Sono passate poco più di tre ore dall’alba, eppure la strada che circonda lo scalo commerciale del porto di Calais è deserta. Nessuno sembra voler cominciare un nuovo giorno oggi. La notte, probabilmente, è stata lunga. A scandire i minuti che passano sono le macchine della polizia e della sicurezza portuale, chiamate a sorvegliare le recinzioni che separano i campi dai depositi in cui i camion aspettano di imbarcarsi per l’Inghilterra.

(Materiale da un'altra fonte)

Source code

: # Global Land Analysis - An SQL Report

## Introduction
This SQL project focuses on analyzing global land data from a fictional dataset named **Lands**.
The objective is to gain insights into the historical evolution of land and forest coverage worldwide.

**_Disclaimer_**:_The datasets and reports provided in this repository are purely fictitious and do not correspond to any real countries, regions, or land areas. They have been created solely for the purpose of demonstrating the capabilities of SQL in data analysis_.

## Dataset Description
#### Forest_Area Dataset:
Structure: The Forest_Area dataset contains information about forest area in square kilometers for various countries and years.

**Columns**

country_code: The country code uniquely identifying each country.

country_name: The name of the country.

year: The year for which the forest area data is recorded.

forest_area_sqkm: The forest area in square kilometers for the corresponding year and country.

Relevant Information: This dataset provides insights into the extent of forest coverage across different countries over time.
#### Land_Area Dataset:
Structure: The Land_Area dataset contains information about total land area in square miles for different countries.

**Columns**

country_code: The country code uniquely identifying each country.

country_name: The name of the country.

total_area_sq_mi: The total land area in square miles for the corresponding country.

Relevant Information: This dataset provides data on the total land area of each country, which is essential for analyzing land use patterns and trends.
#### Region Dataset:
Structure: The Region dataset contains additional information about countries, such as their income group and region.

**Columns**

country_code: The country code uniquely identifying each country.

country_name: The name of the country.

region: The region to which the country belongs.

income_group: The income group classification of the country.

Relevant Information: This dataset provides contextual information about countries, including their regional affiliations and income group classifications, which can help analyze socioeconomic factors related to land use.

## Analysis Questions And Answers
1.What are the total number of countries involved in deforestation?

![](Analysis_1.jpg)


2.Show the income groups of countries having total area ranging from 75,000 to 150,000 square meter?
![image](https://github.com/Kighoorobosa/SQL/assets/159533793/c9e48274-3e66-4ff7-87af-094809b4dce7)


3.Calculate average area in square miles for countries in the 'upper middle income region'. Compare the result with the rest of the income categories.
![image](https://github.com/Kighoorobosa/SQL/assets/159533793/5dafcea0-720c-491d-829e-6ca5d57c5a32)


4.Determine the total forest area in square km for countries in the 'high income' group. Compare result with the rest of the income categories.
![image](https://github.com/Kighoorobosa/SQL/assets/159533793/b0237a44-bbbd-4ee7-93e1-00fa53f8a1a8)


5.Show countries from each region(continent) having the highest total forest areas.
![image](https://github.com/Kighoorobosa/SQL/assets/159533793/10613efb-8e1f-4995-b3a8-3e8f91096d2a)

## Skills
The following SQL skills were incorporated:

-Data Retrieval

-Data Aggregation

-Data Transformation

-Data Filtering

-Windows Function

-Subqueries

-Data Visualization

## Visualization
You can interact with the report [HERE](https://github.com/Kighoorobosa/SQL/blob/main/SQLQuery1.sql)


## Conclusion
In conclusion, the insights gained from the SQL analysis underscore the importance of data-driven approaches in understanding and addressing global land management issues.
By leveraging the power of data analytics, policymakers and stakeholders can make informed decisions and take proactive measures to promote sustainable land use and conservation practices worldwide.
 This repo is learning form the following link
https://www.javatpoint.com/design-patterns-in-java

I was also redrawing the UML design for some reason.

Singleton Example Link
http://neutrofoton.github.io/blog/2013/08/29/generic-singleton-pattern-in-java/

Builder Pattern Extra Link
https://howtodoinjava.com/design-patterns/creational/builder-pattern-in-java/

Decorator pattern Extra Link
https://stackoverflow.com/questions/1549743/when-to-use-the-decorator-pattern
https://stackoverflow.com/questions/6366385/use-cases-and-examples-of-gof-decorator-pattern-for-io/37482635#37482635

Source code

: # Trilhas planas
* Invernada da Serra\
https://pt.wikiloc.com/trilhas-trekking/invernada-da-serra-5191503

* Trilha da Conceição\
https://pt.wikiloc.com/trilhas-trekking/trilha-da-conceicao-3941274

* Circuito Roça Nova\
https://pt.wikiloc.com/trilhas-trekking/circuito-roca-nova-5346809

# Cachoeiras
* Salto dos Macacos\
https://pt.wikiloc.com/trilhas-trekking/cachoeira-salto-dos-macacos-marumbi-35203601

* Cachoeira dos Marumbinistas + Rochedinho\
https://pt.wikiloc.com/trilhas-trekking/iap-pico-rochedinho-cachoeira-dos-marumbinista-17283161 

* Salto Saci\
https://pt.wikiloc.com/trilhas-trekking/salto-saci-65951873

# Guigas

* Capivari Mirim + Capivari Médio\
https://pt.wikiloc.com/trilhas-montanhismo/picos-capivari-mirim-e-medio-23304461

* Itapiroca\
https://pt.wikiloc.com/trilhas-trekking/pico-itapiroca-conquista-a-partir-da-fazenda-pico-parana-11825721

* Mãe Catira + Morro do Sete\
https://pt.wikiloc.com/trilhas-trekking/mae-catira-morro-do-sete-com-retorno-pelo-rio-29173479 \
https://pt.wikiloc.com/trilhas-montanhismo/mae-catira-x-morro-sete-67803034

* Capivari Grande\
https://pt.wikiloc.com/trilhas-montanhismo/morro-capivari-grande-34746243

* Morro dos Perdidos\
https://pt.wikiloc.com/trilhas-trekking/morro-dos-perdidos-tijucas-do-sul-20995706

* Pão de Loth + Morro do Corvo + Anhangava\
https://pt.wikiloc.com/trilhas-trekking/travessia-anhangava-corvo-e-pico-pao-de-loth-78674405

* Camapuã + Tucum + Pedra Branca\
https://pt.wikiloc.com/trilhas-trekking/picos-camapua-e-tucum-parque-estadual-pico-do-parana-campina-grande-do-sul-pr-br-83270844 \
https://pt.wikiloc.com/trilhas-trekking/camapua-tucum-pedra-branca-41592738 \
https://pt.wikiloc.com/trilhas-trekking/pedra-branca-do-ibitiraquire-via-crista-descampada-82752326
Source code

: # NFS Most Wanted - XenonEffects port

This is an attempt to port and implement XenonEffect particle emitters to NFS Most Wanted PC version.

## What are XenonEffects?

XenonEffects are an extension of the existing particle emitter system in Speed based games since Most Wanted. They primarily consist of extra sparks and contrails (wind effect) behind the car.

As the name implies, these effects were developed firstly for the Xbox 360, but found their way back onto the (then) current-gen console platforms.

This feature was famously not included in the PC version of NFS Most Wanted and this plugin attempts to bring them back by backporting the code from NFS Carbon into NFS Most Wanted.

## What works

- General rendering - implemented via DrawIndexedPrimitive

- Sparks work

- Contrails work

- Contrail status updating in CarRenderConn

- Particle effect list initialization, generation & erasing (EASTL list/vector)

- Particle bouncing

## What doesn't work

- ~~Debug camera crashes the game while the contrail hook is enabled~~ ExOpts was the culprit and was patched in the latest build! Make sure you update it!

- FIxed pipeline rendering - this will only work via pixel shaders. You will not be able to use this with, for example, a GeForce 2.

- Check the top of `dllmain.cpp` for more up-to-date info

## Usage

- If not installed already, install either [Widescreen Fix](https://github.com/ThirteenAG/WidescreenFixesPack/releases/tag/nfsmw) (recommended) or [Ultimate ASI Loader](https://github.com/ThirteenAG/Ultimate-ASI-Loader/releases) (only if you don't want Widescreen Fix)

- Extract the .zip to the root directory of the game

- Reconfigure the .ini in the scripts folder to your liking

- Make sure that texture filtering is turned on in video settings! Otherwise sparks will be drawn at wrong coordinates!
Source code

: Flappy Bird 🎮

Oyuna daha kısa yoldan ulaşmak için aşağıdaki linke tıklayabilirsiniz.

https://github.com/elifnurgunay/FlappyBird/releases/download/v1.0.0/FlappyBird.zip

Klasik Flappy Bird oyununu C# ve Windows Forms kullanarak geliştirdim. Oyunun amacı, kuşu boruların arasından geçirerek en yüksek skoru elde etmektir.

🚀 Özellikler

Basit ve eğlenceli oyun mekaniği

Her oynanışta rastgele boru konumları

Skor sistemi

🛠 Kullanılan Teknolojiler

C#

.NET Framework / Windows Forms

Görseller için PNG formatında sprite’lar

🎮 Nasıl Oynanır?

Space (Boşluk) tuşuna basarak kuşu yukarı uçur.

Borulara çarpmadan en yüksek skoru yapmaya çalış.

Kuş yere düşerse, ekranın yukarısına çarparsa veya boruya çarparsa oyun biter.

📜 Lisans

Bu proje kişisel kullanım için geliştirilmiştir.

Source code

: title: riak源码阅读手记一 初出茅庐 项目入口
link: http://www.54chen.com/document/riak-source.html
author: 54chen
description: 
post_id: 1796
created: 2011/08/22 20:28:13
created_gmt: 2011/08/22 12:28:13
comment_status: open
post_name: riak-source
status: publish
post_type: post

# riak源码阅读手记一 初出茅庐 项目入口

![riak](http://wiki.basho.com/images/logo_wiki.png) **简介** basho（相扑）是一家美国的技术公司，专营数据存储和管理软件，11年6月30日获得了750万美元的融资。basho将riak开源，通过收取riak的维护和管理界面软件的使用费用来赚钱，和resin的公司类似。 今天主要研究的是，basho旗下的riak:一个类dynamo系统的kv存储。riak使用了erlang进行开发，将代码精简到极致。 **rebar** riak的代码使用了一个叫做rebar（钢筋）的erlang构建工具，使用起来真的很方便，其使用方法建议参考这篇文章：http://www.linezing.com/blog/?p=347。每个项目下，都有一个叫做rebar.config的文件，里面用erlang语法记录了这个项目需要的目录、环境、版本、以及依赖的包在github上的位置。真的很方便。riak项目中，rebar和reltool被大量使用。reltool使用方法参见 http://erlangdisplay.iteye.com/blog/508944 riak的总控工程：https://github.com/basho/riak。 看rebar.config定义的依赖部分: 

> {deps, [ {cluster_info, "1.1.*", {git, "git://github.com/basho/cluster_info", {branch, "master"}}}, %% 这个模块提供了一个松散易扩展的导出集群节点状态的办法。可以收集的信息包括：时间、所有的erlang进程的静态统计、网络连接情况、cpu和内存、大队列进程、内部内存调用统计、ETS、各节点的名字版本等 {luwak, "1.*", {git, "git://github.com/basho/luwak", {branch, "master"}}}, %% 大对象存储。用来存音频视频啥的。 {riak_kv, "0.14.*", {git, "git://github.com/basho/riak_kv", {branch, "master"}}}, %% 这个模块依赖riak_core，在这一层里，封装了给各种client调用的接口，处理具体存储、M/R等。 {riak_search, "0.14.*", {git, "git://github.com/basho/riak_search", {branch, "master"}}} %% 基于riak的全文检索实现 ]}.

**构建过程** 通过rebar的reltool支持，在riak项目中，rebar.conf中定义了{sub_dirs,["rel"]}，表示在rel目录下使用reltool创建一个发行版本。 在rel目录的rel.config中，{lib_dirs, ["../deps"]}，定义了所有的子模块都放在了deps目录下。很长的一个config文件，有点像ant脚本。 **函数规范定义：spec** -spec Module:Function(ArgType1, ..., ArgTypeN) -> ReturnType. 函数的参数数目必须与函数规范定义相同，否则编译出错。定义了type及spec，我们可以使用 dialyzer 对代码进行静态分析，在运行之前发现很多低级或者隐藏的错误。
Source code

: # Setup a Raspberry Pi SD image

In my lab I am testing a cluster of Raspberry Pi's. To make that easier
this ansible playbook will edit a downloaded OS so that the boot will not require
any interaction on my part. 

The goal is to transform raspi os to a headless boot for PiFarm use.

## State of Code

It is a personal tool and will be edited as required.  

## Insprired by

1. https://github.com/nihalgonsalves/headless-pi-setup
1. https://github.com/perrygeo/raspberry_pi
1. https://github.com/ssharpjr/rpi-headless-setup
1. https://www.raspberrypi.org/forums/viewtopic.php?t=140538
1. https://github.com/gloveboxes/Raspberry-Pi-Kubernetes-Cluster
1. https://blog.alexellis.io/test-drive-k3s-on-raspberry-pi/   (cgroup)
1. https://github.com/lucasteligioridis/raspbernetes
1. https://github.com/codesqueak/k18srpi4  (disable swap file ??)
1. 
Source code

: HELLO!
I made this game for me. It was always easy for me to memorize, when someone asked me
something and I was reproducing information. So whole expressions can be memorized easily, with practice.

Ci troviamo a Calais, 300 km a nord di Parigi, sulla costa francese che cola a picco sull’Oceano Atlantico. Di fronte a noi, a 22 miglia di distanza, poco più di un’ora di traghetto, c’è il Regno Unito, con le bianche scogliere di Dover e le sterminate distese verdi dei prati di Folkestone. Alle nostre spalle, il dramma di una città di 75mila abitanti, che da mesi ormai convive con più di 8mila migranti provenienti da ogni parte del Mondo. Il desiderio e la speranza di rifarsi una vita oltremanica li ha spinti lì, nel nord della Francia. Le leggi internazionali contro l’immigrazione clandestina, invece, li bloccano a poche centinaia di metri dal loro sogno, in un campo chiamato “La Giungla” (Jungle, ndr).
L’asfalto corre veloce sotto le ruote della macchina. Dal finestrino sinistro scorgiamo traghetti in partenza e controlli serrati della polizia. Dopo un paio di rotonde entriamo finalmente in Chemin des Dunes, la strada sterrata che separa la zona industriale dal porto. E’ questo l’unico accesso a quello che viene definito “il campo profughi più grande d’Europa”. Lasciamo la macchina sul ciglio della strada e proseguiamo a piedi.